The phone rang at ten to eight. I was lying on the couch and nibbling my evening toast. I pulled the phone from under the pillows.
It was Marija, my sister. She sounded upset.

‘Are you watching TV?’ she said.
‘No.’
‘Turn on the news.’
‘Why?’
‘Turn it on.’
‘What is it?’
‘Dad.’

One word was enough. I knew what happened.

I turned on the TV, Channel One, and saw the expected scene: an excavator and a compressor on a ravaged field, people arguing, policemen keeping order, onlookers watching from surrounding heights. It was obviously windy out at sea: the bura1 ruffled their hair, tugged at their clothes, forced a policeman to hold on to his hat. As the camera panned across the cove, a reporter talked about unlawful construction and powerless inspectors with a righteous voice. This time at least, he said, the state stood up against a rogue investor.

Then the camera showed the investor. A policeman was patiently holding him while he thrashed and shouted. He thrust his face into the camera, said something unintelligible, and shoved it away. He looked mad, raving mad.

I took a good look at him. He wore the same old fake leather jacket. His hair, usually pulled over the scalp, was wildly fluttering. He had grown older. The electronic image somehow made him look unreal, artificial. But it was him.
It was our father.

I was nine the first time I saw the place where I would grow up. It was March or February 1986. It was windy, just like tonight. We stood on a slope above the sea, the entire family: father, mother, Marija, I and Stipe, who was still a toddler. We stood and watched the dry-stone wall terraces that descended to the cove like steps. There was a smell of wild grass, sage and blackberry. Deep down, the sea was a ghostly blue. We were silent for a long time. Then father said: ‘Well, this is it,’ as if he had made the sea and the cliffs. Mother just nodded.

‘What’s this place called?’ she asked.
‘Krvavica,’ came the answer. It was uttered by a man standing one step behind us, his hands deep in his pockets waiting like a patient merchant.
Krvavica, like blood sausage?’
‘No, like blood. They say a battle was fought here long ago. With the Turks, I think.’

It was terribly cold. We three children stood in the wind and waited. The man one step behind us also waited. His name was Batinić, and he owned the dry-stone walls and blackberries. He was selling the building site to my father and mother.
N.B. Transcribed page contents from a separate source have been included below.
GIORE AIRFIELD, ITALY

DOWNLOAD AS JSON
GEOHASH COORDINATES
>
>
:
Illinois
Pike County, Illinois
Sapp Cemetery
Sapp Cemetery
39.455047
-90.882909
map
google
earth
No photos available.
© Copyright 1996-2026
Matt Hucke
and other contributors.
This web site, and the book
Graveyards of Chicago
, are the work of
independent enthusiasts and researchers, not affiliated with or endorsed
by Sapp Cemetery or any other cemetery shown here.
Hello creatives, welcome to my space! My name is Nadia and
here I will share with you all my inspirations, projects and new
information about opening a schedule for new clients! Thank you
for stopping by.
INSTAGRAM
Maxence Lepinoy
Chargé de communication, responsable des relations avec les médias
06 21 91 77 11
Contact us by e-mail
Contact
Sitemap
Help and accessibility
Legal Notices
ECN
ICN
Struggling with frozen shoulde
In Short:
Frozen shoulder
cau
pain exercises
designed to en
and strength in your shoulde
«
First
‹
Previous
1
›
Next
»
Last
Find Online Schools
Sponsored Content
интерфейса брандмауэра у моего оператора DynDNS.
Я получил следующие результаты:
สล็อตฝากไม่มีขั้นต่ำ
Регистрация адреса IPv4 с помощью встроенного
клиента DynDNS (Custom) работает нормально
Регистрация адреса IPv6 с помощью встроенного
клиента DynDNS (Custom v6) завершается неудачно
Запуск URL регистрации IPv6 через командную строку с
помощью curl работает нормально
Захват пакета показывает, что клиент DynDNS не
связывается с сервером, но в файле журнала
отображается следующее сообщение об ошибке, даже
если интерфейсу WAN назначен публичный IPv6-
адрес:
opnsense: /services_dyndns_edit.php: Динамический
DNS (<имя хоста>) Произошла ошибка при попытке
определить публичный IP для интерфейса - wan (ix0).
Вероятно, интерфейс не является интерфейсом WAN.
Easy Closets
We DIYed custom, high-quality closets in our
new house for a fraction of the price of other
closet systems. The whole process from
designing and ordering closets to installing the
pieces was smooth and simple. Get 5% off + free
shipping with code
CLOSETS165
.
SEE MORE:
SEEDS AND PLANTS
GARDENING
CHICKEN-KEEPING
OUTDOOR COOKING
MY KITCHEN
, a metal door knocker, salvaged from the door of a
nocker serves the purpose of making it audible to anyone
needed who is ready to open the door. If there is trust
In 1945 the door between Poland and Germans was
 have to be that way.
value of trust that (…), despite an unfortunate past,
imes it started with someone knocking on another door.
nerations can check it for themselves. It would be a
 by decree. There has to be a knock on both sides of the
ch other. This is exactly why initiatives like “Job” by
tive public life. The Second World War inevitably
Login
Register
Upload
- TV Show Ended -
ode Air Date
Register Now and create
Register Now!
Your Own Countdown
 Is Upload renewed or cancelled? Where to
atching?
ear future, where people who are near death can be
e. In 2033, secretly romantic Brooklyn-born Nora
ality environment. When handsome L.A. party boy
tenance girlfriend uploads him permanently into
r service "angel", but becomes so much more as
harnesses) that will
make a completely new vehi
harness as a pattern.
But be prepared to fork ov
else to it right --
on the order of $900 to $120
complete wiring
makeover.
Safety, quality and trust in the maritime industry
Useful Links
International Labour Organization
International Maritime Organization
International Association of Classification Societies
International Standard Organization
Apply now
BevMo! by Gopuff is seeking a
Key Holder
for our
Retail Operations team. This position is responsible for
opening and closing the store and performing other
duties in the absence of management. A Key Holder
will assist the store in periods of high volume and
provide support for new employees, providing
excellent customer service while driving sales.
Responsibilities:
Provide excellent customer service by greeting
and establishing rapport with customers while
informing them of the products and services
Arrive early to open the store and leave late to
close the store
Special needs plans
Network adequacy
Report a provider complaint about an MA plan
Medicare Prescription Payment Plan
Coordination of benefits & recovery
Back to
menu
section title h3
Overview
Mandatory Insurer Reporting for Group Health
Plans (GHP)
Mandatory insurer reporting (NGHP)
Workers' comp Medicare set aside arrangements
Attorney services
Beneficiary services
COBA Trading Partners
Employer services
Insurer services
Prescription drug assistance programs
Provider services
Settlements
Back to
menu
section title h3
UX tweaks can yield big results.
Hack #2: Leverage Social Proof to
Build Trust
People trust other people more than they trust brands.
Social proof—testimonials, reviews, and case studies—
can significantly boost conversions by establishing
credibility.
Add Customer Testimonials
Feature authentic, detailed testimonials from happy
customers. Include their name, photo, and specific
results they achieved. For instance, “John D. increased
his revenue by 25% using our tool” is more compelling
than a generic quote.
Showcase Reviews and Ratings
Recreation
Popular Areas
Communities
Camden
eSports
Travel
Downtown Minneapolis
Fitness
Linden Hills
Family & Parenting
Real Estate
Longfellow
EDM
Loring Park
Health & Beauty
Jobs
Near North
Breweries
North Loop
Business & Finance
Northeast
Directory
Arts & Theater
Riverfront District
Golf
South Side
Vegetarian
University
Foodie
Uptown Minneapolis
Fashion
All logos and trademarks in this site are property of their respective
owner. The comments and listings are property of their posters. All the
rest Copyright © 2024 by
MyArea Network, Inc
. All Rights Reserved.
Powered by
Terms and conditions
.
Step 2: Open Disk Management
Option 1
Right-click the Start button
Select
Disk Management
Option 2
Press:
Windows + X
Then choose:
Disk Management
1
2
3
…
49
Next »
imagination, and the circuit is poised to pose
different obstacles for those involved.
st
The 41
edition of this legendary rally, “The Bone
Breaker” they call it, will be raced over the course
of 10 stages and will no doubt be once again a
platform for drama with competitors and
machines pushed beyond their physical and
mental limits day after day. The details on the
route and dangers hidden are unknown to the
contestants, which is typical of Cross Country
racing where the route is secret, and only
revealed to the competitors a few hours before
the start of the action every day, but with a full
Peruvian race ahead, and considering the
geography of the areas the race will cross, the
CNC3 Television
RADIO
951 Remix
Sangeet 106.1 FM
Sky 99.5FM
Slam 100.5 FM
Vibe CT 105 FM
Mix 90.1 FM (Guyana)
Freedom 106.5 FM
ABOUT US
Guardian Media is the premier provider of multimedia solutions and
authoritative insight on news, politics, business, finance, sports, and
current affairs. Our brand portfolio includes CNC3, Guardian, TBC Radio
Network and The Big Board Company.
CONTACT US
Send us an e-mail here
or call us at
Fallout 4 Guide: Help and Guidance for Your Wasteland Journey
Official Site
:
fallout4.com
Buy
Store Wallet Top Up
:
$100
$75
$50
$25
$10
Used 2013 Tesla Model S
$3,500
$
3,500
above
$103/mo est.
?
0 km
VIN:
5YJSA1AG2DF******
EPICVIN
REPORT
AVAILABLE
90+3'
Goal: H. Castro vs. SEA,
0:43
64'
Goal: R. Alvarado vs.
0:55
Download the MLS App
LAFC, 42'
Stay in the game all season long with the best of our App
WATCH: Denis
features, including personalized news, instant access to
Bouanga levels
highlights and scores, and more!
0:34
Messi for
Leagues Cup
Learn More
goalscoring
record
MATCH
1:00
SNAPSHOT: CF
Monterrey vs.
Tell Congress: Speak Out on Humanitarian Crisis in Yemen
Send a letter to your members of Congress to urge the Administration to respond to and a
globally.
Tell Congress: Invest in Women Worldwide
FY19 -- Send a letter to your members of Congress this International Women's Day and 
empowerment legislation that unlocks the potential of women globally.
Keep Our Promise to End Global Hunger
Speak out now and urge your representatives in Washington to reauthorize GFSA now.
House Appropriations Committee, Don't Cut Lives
Father and mother exchanged a look of agreement and made the decision. We went to the car and drove to the Batinić’s house. The adults drank herb brandy in the cold kitchen. We children watched the clock on the wall, waiting for the hour to strike and the bird to come out. Then the adults drank coffee and Batinić shook hands with my father. I don’t know when and where they later signed the contract, but it didn’t matter. That was the contract - they shook hands and the blackberry terraces became ours. A new life was beginning for us, the life in my father’s house.

I put aside the glass of milk and the toast, still watching TV and the lifeless electronic image of my father. He is struggling with the policeman, cursing his neighbors, casting helpless glances, calling for help. But there’s no help, either from me or from Marija. I see only father’s lawyer behind him, holding his briefcase and watching impassively, as if he gave up on him long ago. But there’s Stipe, and he isn’t impassive. He stands with his father like a true son, with the same kind of face, the same bushy eyebrows and forehead. He is also struggling with workers, standing in the way of the bulldozer. Father and son, shoulder to shoulder, sharing the fight, the race, the blood.


1 Bura, a cold and dry northeastern wind, typical for Adriatic.